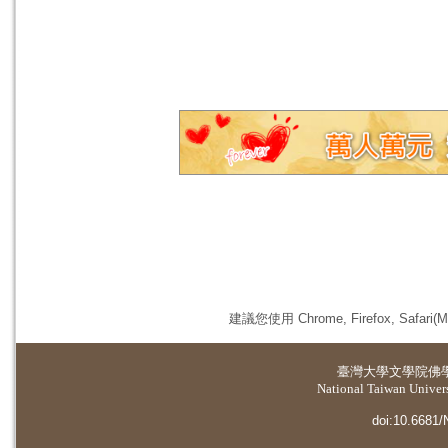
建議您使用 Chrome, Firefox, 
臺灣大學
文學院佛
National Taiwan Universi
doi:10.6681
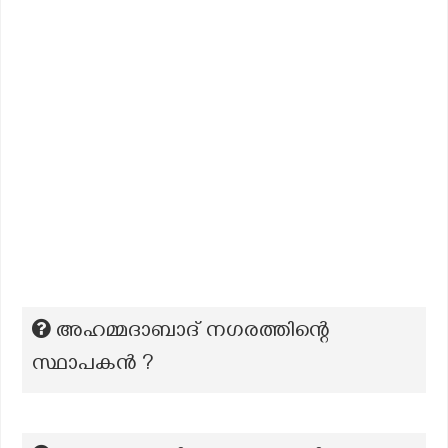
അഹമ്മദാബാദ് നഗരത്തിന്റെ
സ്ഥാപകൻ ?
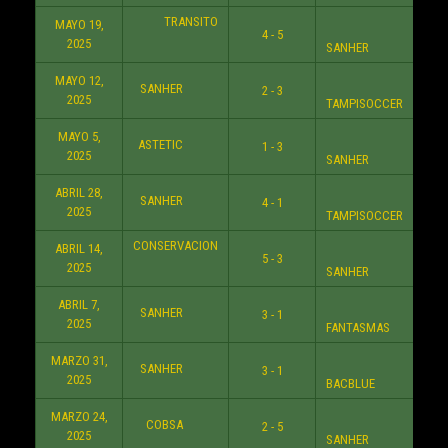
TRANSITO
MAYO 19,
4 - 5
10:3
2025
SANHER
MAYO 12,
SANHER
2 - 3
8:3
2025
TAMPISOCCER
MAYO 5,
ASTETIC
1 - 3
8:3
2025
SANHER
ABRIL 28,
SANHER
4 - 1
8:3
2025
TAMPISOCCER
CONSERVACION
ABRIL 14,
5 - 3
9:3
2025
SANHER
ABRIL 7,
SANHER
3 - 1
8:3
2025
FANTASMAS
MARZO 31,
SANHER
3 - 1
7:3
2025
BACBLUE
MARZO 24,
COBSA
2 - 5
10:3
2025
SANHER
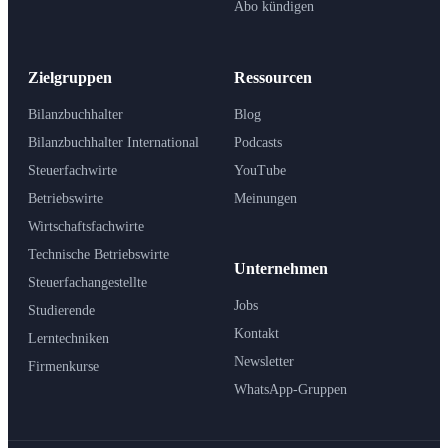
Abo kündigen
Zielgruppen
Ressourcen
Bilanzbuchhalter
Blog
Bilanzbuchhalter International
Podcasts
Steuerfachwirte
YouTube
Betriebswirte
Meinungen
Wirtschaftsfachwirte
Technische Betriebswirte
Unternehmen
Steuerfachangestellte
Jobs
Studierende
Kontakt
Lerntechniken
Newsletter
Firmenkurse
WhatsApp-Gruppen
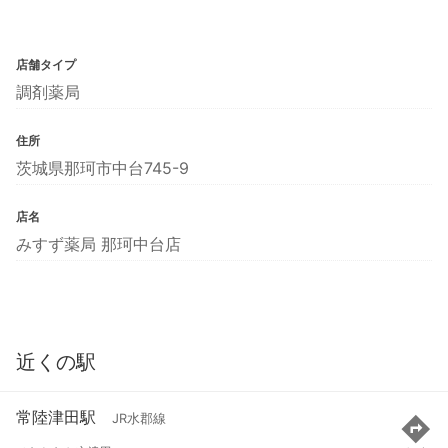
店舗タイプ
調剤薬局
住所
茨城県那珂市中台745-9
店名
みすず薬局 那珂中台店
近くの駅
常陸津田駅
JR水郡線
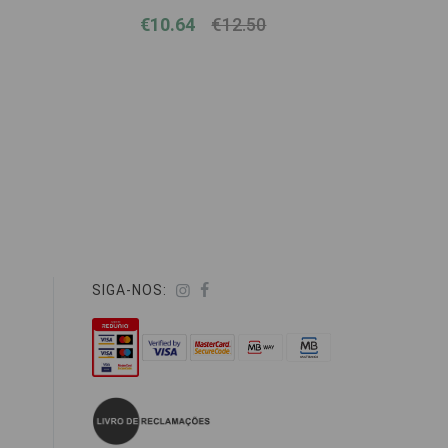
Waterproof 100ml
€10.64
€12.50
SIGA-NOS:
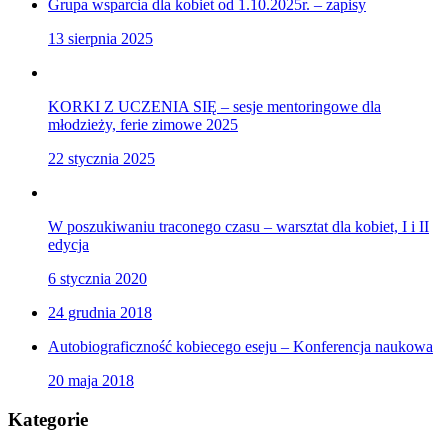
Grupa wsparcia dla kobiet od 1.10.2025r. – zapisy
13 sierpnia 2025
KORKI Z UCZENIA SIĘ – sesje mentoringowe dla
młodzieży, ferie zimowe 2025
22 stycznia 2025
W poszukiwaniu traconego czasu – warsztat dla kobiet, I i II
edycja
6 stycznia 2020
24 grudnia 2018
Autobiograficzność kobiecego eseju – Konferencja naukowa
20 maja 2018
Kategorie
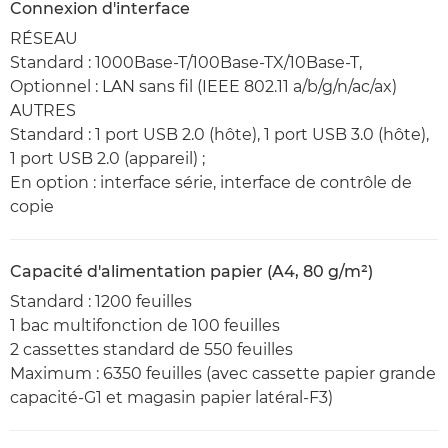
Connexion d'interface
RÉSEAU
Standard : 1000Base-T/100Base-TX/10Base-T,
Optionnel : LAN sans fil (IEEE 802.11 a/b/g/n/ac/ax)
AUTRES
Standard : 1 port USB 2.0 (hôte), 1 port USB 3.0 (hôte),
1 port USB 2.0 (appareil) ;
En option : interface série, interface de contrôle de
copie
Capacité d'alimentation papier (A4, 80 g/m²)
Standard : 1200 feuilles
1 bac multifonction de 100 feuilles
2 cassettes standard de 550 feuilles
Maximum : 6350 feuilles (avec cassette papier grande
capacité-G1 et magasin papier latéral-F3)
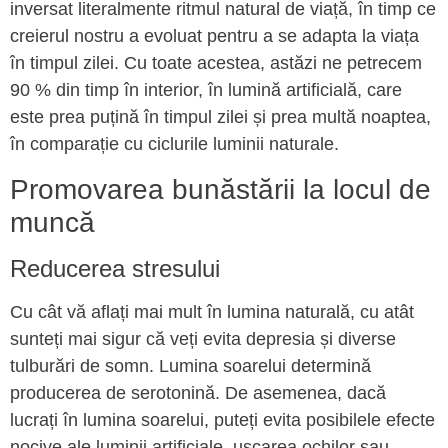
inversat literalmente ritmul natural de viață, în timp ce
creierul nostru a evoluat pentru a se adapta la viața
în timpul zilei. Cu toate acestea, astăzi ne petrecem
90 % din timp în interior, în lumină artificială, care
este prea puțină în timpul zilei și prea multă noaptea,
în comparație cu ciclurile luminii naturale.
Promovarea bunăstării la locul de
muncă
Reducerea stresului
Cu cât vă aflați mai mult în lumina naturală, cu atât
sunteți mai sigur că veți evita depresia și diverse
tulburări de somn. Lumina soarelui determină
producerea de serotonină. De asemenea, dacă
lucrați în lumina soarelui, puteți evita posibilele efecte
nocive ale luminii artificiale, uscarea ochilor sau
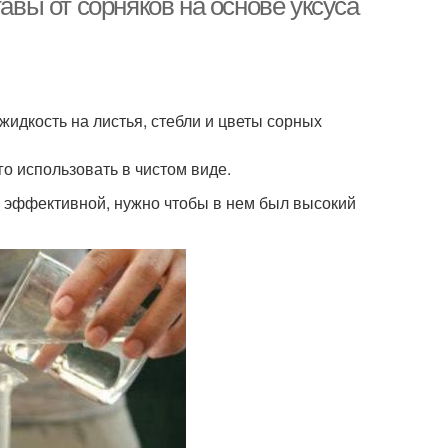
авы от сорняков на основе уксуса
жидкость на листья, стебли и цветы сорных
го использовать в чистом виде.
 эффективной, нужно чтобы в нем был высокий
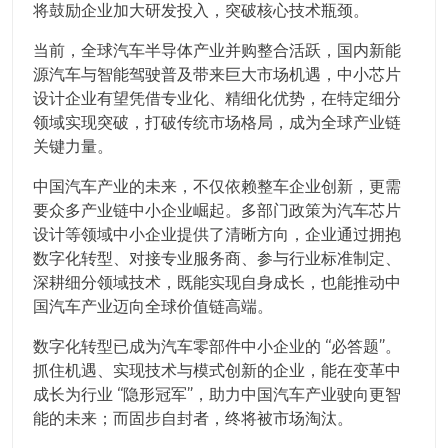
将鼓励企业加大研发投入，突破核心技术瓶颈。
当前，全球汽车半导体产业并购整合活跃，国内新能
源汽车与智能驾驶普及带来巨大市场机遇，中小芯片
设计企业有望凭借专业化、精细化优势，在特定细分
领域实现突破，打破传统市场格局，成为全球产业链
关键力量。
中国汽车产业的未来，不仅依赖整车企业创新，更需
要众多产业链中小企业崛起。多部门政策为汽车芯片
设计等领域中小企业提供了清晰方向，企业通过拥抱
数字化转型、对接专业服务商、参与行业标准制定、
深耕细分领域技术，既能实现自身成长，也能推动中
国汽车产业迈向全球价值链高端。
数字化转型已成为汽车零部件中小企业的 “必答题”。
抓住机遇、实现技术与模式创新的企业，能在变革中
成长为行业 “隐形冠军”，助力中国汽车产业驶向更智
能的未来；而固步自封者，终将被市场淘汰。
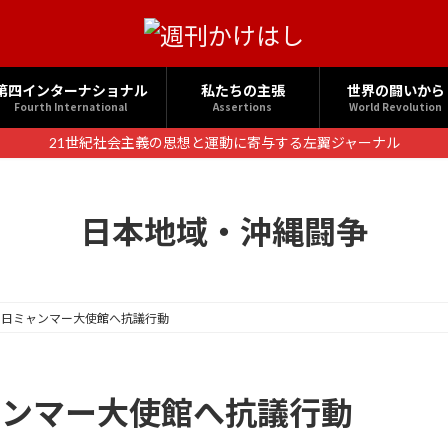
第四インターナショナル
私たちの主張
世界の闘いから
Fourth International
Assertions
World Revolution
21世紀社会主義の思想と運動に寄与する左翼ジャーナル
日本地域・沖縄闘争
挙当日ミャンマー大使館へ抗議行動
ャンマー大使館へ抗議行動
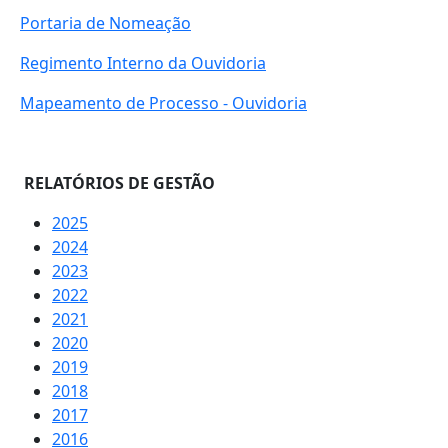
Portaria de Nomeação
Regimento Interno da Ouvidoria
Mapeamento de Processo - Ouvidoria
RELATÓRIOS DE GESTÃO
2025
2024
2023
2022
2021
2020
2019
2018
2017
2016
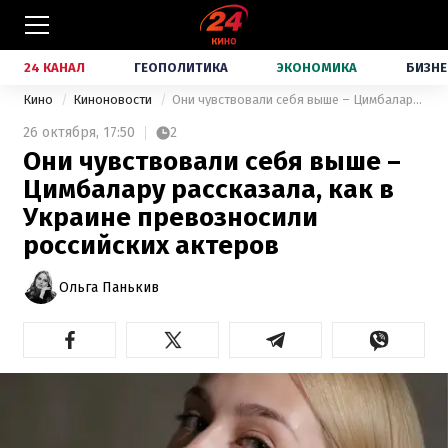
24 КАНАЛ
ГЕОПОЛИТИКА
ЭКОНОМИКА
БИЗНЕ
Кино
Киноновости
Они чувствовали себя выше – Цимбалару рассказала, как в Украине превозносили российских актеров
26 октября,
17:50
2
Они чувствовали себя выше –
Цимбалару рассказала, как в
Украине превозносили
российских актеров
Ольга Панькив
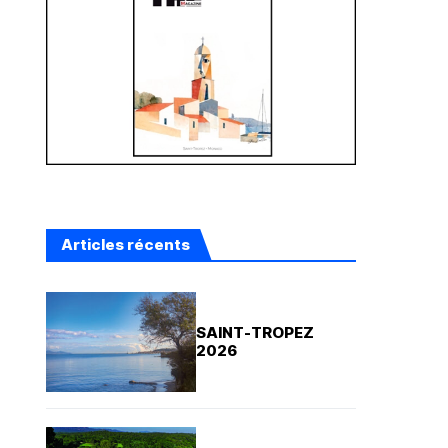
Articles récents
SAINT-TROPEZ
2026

--------------------

*Assigned task:*
Search the records for lines holding the word "себя", then copy each line you find.

*Answer box:*
Они чувствовали себя выше – Цимбалару рассказала, как в Украине превозносили российских актеров
Они чувствовали себя выше –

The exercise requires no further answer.